Düren: Metaller kämpfen um Respekt

Mit einem bundesweiten Aktionstag prangerte die IG Metall am Donnerstag an, dass trotz wirtschaftlichen Aufschwungs kaum sozialversicherungspflichtige Arbeitsplätze entstehen.

„Acht von zehn neuen Stellen werden befristet, unter Tarif vergütet oder mit Leiharbeitern besetzt”, beklagte IGM-Vertrauensmann Jürgen Müller vor den Toren des Automobilzulieferers Neapco, wo Gewerkschaftler die Leiharbeit symbolisch zu Grabe trugen. Leiharbeit sei nur ein Instrument, Löhne zu drücken, erklärte der IGM-Bevollmächtigte Paul Zimmermann und verwies darauf, dass die Bundesregierung jährlich elf Milliarden Euro aus Steuermitteln für „Aufstocker” aufbringen müsse, deren Verdienst nicht zum Leben ausreicht.
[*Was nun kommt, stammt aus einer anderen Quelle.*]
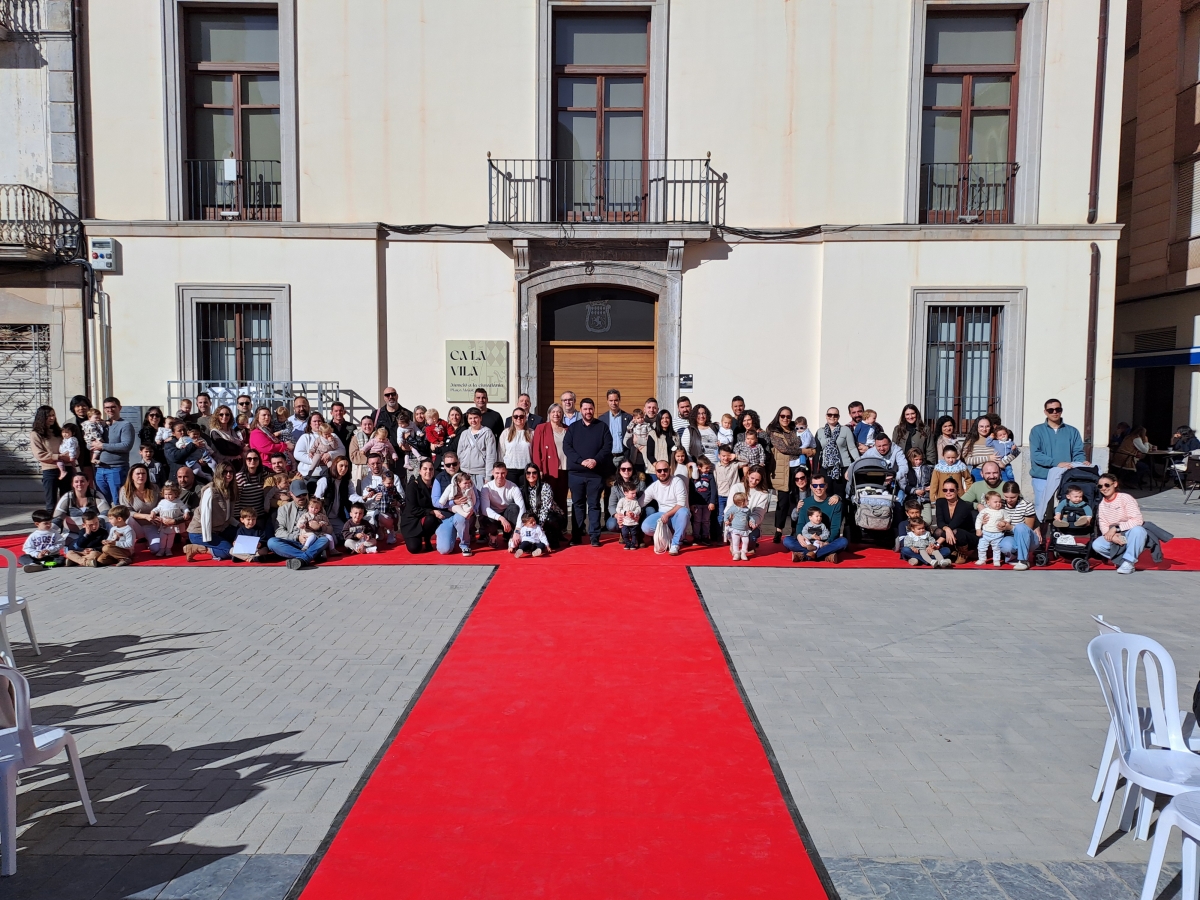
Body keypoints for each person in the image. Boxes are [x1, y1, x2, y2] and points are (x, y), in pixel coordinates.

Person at [563, 398, 609, 546]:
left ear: (594, 409)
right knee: (578, 505)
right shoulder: (573, 428)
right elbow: (567, 447)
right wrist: (581, 461)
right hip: (576, 474)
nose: (588, 412)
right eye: (585, 409)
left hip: (596, 475)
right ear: (580, 410)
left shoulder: (602, 427)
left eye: (590, 409)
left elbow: (607, 446)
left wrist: (595, 460)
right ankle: (576, 536)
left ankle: (594, 537)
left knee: (595, 505)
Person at [1029, 399, 1086, 515]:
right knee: (1042, 508)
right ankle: (1040, 531)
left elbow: (1078, 452)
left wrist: (1081, 463)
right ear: (1045, 412)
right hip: (1043, 475)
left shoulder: (1072, 431)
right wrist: (1056, 463)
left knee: (1067, 507)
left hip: (1066, 475)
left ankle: (1064, 531)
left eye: (1057, 409)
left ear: (1061, 411)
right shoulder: (1037, 430)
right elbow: (1036, 455)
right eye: (1051, 410)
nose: (1054, 412)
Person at [269, 479, 335, 569]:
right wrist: (297, 537)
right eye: (298, 495)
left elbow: (330, 528)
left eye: (304, 494)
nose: (301, 497)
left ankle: (301, 558)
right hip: (293, 542)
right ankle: (310, 556)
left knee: (325, 540)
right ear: (291, 494)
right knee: (272, 542)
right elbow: (279, 532)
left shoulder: (316, 507)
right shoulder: (283, 509)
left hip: (313, 540)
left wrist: (319, 528)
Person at [783, 475, 848, 562]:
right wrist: (799, 536)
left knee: (843, 542)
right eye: (815, 485)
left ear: (826, 486)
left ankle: (805, 555)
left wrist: (826, 543)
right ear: (811, 486)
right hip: (807, 541)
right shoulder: (805, 503)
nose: (818, 488)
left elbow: (835, 529)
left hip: (824, 541)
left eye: (821, 485)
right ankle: (825, 556)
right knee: (787, 540)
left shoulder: (836, 504)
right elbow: (800, 524)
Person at [1092, 475, 1149, 574]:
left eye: (1106, 485)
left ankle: (1129, 561)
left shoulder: (1125, 498)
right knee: (1097, 545)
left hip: (1129, 531)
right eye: (1100, 486)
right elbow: (1103, 523)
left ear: (1115, 484)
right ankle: (1123, 561)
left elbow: (1137, 520)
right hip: (1114, 533)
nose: (1104, 488)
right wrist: (1110, 535)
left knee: (1138, 530)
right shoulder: (1102, 504)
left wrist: (1116, 528)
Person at [185, 462, 240, 561]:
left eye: (231, 471)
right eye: (225, 472)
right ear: (219, 473)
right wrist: (208, 538)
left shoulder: (230, 489)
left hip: (220, 529)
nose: (228, 474)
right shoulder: (210, 490)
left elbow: (227, 516)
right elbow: (205, 517)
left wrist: (239, 525)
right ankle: (197, 548)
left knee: (243, 535)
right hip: (200, 532)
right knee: (228, 550)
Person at [765, 408, 804, 539]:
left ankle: (794, 528)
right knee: (783, 501)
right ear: (778, 416)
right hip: (783, 469)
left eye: (788, 416)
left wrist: (799, 449)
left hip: (798, 468)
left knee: (796, 500)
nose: (785, 419)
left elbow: (801, 442)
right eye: (782, 416)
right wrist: (803, 451)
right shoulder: (774, 431)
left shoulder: (794, 429)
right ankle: (778, 530)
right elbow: (784, 449)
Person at [640, 459, 690, 555]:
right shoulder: (654, 487)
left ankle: (675, 544)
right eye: (659, 471)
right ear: (655, 472)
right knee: (646, 527)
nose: (662, 473)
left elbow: (681, 504)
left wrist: (668, 514)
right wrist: (626, 512)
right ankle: (669, 537)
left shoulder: (677, 481)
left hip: (677, 514)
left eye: (665, 470)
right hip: (662, 515)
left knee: (684, 512)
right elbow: (640, 503)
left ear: (669, 470)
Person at [31, 405, 71, 512]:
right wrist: (58, 456)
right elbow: (39, 454)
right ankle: (51, 526)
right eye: (49, 416)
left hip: (66, 468)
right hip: (50, 470)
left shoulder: (60, 432)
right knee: (51, 503)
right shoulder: (36, 434)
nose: (52, 418)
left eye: (53, 415)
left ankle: (66, 525)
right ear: (41, 417)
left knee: (66, 501)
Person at [401, 459, 445, 553]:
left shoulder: (436, 485)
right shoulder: (412, 486)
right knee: (414, 549)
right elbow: (413, 509)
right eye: (425, 469)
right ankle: (416, 538)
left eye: (431, 469)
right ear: (420, 471)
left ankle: (427, 538)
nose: (428, 472)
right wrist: (431, 511)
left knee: (431, 519)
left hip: (428, 519)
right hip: (412, 520)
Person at [531, 403, 570, 511]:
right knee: (548, 498)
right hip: (548, 469)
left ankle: (562, 525)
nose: (556, 414)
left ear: (562, 414)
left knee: (562, 498)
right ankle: (549, 525)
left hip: (565, 468)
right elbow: (536, 450)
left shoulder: (567, 429)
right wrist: (538, 469)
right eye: (553, 412)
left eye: (559, 412)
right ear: (549, 414)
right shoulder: (541, 428)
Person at [352, 454, 397, 545]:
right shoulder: (365, 481)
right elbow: (365, 503)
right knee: (370, 518)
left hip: (387, 510)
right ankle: (378, 531)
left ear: (382, 462)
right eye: (372, 464)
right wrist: (374, 499)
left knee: (384, 516)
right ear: (368, 465)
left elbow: (400, 494)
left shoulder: (392, 476)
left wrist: (395, 501)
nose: (375, 466)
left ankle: (391, 531)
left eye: (378, 463)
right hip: (371, 511)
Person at [479, 462, 526, 549]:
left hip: (508, 515)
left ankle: (512, 536)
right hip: (495, 517)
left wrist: (518, 530)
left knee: (514, 507)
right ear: (493, 473)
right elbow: (485, 509)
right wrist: (501, 519)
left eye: (502, 473)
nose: (500, 476)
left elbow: (522, 509)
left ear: (506, 473)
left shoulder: (513, 487)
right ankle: (493, 536)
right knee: (485, 518)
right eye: (497, 473)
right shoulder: (486, 488)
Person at [519, 464, 565, 549]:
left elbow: (545, 509)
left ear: (538, 474)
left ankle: (555, 536)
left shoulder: (546, 487)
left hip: (550, 516)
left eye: (534, 473)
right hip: (534, 519)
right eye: (528, 473)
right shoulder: (522, 489)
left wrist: (538, 527)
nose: (531, 475)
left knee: (550, 520)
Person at [119, 463, 162, 554]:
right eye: (138, 474)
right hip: (135, 526)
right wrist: (145, 516)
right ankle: (129, 547)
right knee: (127, 519)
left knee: (156, 549)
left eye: (143, 473)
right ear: (131, 476)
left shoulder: (154, 488)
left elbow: (161, 505)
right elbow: (126, 511)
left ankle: (147, 541)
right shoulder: (125, 490)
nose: (141, 476)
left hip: (152, 524)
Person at [814, 407, 859, 493]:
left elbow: (852, 448)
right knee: (826, 494)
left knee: (840, 494)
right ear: (826, 416)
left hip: (842, 468)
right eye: (830, 414)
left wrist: (858, 462)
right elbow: (818, 452)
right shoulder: (820, 431)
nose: (832, 417)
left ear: (838, 417)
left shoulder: (845, 430)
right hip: (826, 468)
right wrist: (815, 471)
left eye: (835, 415)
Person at [996, 481, 1038, 570]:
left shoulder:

Zimmermann unterstrich, dass die Auseinandersetzung mit Leiharbeit ein Kampf um den Respekt vor der Arbeit und den Menschen sei. „Kreativität und Innovation können sich nicht in einem Klima von Unsicherheit und Angst entwickeln. Sie brauchen stabile soziale Absicherung.”

Und: Wer über drohenden Fachkräftemangel klage, zugleich aber Hochschulabsolventen nur Werksverträge statt sicherer Beschäftigung biete, treibe ein böses Spiel.”